OMAR SOSA: Indeed it changes, it evolves. We already hear each other before we play and we reach the same place sometimes without rehearsing. This is also because we are in a team with no pressure, where artists think that this life is too short to complain. Life is to short to say “Oh, you did this. I did this. Okay, my God, this C minor is not the right C minor.” So it is better for us to say let’s play what the spirits inspire us to play.

PAN M 360: Seckou, from what West African area are you from? 

SECKOU KEITA:  I am from Sénégal, more precisely from the Casamance area. My culture is Mandinka.

PAN M 360So you moved to the UK where you recorded wonderful music with harpist Catrin Finch, among other projects. This is not usual to musicians that come from Sénégal, Guinée, Mali, or Ivory Coast, who mostly emigrate to France, the United States, Spain, or even Québec.

SECKOU KEITA : True. So I always say that England chose me. And I met Omar Sosa in England through a mutual friend, Mark Gilmour, an American artist based in the UK.  So sometimes different mixes happen. I know some Gambian musicians who live in France, for example. Anyways, those colonial differences are not what Africa was. My own culture can be found in many west African countries so we can meet somewhere else than only French countries in Europe. History is not always what we think. I like when Omar says that Cuba is a province of Africa!

OMAR SOSA: But now the real thing is to bring our cultures together while we feel free to express what we like to say musically. So Suba, our most recent project, is about this.

SECKOU KEITA: In Mandinka, Suba means sunrise, early morning when the sun comes up.  So basically, our recent album is about a new morning, about a new world, a new amazing journey, and a new beginning. We thought about it during the pandemic so we imagined this new beginning involving different cultures.

PAN M 360: This trio is evolving. So do you want to maintain this same format or maybe make it different in the near future? Or think about other projects? For example, chamber music could fit very well with this trio.

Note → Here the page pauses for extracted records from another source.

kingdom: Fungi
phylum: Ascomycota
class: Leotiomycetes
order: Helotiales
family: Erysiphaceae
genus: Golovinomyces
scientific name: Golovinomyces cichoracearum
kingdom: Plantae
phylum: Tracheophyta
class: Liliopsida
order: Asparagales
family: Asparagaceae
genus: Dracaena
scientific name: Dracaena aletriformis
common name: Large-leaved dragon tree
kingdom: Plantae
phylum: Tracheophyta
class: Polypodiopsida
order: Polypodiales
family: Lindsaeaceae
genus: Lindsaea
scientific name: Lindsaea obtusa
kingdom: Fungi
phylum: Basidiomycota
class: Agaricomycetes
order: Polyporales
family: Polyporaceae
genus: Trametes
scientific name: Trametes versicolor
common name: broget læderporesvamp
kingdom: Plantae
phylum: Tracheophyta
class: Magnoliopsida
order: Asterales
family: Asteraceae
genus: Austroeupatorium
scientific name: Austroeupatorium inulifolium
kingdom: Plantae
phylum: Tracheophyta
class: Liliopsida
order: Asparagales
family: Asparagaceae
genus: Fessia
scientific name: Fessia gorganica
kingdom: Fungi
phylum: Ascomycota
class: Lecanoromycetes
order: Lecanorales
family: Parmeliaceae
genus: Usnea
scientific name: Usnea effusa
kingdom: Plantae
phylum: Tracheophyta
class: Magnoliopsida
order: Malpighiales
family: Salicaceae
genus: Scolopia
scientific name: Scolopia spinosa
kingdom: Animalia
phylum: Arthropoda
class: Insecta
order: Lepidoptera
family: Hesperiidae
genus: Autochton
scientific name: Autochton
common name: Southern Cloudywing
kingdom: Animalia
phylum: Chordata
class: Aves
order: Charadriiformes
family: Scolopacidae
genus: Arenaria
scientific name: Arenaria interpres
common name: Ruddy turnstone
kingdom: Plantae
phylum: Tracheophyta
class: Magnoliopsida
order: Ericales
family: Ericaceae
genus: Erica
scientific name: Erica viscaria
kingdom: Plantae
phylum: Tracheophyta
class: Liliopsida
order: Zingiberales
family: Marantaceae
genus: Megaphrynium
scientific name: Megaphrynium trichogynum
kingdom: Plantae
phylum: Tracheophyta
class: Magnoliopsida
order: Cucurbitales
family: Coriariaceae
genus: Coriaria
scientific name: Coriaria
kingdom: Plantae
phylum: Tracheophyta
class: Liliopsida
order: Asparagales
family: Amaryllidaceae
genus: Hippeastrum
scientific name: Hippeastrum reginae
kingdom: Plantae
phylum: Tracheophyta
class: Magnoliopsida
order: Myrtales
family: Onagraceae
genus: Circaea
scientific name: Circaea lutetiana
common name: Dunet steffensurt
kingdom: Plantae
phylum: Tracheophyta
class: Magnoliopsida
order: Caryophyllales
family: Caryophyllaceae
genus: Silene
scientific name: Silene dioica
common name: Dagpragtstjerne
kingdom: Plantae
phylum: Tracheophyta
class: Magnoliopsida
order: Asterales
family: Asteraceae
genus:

SECKOU KEITA : You’re right. I mean, this trio music can become relevant for a chamber orchestra or even a symphonic one. I recorded my music with the BBC Symphony Orchestra of 62 people. It’s called Africa Rhapsody and it will be released on May 26th. So yeah! Because we actually have experienced this super trio with Gustavo, it would be another element really interesting for the diversity of our music. We could take it somewhere else!